- **EXERCISE AIM**: Each line below that includes the word "Groot" is to be reported.

[Saved entries]
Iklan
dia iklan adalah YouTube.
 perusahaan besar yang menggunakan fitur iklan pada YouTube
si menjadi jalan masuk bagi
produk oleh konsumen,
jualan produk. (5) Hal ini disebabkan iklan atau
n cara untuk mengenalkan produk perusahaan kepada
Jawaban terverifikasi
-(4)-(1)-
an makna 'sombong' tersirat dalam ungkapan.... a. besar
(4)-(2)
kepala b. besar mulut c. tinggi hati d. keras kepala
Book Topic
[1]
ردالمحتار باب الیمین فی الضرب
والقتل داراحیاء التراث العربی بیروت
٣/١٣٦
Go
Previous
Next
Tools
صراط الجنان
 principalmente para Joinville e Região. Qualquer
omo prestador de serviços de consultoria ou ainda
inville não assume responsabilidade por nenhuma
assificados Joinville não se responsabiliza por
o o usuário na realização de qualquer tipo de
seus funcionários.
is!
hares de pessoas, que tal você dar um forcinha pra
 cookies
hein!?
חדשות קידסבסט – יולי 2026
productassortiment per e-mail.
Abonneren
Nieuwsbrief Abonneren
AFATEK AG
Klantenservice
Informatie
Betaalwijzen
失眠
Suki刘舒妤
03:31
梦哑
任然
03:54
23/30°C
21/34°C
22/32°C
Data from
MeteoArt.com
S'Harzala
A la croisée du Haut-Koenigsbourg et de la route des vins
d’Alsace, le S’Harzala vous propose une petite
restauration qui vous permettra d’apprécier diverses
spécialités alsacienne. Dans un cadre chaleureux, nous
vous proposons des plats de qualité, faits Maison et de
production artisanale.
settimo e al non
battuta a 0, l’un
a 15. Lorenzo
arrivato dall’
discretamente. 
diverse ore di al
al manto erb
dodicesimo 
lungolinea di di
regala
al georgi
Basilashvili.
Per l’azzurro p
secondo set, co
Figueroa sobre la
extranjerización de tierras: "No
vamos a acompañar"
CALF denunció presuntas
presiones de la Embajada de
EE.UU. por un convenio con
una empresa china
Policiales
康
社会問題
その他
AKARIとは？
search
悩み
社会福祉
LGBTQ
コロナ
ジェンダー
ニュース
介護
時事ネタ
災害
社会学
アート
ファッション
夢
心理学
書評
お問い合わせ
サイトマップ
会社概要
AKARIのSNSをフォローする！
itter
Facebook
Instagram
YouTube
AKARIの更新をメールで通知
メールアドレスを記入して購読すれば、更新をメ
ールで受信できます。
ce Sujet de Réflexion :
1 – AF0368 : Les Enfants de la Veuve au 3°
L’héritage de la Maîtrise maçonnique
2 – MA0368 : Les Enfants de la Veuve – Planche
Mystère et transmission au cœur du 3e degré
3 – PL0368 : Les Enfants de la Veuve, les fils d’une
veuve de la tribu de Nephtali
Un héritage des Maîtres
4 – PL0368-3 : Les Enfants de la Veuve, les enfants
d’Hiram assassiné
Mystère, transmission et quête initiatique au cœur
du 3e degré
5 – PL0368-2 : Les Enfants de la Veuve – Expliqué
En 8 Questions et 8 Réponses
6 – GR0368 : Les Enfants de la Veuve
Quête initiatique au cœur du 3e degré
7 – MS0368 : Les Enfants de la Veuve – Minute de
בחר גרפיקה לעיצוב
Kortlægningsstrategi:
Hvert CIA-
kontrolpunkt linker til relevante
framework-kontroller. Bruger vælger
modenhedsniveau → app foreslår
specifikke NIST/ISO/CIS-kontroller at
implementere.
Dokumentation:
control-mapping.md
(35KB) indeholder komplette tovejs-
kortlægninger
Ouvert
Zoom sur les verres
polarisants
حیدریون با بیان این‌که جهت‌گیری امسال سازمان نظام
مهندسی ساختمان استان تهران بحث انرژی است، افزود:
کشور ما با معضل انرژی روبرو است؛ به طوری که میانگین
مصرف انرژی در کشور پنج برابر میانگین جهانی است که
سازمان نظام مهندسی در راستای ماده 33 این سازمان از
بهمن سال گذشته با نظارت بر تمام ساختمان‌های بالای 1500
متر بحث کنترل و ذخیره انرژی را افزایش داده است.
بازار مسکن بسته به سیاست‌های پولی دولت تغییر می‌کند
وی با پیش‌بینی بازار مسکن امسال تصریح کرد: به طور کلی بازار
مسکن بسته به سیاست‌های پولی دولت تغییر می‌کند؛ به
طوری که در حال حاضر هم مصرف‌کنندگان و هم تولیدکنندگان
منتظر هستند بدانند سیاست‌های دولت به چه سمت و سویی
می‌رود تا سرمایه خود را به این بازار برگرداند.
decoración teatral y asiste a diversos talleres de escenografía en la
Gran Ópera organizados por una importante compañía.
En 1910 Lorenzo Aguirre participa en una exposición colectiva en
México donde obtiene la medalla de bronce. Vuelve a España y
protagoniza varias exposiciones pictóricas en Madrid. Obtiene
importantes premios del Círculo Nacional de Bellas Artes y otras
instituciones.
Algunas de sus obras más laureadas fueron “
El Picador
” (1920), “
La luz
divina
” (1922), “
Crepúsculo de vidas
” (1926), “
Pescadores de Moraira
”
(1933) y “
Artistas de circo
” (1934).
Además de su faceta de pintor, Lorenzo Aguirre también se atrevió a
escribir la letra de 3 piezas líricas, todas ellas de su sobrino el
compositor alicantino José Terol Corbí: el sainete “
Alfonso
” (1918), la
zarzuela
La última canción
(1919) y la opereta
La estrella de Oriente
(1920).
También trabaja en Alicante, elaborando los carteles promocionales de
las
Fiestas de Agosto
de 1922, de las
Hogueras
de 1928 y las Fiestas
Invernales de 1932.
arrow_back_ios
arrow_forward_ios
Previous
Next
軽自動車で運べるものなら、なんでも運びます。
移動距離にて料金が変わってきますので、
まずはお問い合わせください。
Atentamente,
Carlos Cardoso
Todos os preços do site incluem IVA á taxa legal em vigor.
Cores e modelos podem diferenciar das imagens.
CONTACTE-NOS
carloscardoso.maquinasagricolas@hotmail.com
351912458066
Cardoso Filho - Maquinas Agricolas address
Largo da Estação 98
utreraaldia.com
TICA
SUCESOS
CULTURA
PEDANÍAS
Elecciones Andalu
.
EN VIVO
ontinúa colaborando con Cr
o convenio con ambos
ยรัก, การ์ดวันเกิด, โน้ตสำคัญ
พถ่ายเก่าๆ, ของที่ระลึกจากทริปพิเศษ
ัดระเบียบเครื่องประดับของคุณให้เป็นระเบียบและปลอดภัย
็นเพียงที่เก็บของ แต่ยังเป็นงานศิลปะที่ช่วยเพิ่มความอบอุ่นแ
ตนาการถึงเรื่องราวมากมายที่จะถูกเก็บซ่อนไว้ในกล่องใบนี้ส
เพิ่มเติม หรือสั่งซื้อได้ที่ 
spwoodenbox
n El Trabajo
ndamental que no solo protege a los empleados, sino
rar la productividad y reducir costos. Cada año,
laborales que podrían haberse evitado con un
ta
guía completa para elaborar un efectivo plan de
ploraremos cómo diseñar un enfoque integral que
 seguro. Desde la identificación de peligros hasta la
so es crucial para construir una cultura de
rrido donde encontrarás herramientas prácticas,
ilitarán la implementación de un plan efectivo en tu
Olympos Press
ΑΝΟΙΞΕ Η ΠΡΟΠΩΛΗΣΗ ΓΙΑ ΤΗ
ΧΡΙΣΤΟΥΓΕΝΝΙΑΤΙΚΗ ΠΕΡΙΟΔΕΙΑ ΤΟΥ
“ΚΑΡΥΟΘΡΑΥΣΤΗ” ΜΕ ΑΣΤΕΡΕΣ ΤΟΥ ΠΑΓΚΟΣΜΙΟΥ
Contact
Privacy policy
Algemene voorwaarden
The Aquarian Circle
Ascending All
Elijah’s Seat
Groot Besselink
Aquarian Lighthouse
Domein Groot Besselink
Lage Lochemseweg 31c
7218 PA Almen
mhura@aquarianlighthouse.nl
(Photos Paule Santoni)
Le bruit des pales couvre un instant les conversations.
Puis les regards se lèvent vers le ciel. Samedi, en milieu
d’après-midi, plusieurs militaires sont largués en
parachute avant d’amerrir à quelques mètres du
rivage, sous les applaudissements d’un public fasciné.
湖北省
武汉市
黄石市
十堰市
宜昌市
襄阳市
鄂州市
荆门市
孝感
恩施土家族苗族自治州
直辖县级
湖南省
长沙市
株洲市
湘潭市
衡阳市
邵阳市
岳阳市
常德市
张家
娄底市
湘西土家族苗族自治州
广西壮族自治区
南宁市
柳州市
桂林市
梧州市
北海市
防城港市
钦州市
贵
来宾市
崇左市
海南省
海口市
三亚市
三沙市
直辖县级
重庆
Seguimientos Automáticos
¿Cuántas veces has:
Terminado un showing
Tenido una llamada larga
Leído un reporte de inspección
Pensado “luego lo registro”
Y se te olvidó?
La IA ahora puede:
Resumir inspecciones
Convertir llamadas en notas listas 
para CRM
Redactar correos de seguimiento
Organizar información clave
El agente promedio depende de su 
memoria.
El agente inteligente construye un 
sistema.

- **RESPONSE TO THE EXERCISE**:
Groot Besselink
Domein Groot Besselink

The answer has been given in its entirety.